The formulae you have cited here are giving you the true distribution of the order statistics in the case where the undrlying sample values are IID random variables from the true distribution $F_X$. If the form of $F_X$ is unknown then the distribution of the order statistics is likewise unknown, so it is not possible to compute it exactly. However, is indeed possible to estimate the distribution of the order-statistics non-parametrically.
There are several ways you could go about non-parametric estimation of the distribution of order statistics for an IID sample. One simple method would be to use a standard non-parametric estimator for $F_X$ (e.g., a kernel density estimator) and then substitute the resulting estimate into the formula for the distribution of the order statistics to yield a "plug-in" estimator. In this case, you would choose an appropriate kernel CDF/density for your KDE (respectively denoted as $H$ and $h$) and then your estimator for the distribution of the $k$th order statistic would be:
$$\hat{f}_{X_{(k)}}(x)
= \frac{n!}{(k-1)!(n-k)!} \hat{f}_n(x) [\hat{F}_n(x)]^{k-1} [1-\hat{F}_n(x)]^{n-k},$$
where:
$$\begin{align}
\hat{F}_n(x)
\equiv \frac{1}{n \hat{\lambda}} \sum_{i=1}^n H \Big( \frac{r-x_i}{\hat{\lambda}} \Big)

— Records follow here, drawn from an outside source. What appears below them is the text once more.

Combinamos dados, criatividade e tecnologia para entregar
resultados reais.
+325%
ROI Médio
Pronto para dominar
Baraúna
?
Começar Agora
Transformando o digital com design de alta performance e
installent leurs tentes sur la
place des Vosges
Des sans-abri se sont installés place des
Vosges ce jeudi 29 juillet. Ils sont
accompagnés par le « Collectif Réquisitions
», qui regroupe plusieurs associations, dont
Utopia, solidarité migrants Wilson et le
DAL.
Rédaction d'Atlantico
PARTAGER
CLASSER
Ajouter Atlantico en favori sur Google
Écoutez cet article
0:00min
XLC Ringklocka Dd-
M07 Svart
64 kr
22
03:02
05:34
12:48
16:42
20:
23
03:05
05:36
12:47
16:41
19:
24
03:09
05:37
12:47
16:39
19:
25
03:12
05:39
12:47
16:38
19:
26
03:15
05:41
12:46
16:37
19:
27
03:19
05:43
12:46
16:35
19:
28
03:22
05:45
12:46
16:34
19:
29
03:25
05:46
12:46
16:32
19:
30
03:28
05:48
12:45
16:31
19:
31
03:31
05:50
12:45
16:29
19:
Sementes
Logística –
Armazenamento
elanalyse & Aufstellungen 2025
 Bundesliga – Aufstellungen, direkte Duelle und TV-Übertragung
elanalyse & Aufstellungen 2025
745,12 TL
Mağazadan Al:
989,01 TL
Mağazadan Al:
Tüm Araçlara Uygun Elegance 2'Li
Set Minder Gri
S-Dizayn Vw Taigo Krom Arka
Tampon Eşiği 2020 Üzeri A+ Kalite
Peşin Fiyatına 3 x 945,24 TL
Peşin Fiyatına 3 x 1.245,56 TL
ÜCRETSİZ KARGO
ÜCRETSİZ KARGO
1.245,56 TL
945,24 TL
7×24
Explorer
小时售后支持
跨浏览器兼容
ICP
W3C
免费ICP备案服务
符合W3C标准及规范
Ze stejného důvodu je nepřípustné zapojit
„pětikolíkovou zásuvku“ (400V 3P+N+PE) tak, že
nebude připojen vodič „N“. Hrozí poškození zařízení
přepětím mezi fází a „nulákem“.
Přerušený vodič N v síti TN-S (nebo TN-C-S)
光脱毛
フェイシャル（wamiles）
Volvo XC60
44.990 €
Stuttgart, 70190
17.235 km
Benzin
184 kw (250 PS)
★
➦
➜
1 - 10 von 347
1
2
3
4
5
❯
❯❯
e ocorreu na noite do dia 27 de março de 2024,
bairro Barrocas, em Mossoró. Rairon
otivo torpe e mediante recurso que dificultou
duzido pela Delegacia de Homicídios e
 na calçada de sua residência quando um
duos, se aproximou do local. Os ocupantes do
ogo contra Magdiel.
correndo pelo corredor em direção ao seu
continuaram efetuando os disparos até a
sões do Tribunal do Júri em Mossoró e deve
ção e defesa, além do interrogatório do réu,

\quad \quad \quad \quad \quad
\hat{f}_n(x)
\equiv \frac{1}{n \hat{\lambda}} \sum_{i=1}^n h \Big( \frac{x-x_i}{\hat{\lambda}} \Big),
\end{align}$$
and $\hat{\lambda}$ is an estimated value for the KDE bandwidth $\lambda$. This simple "plug-in" estimator does not rely on any parametric assumptions about the true form of $F_X$ and it will give you a locally-consistent estimator for the true distribution of the order statistics.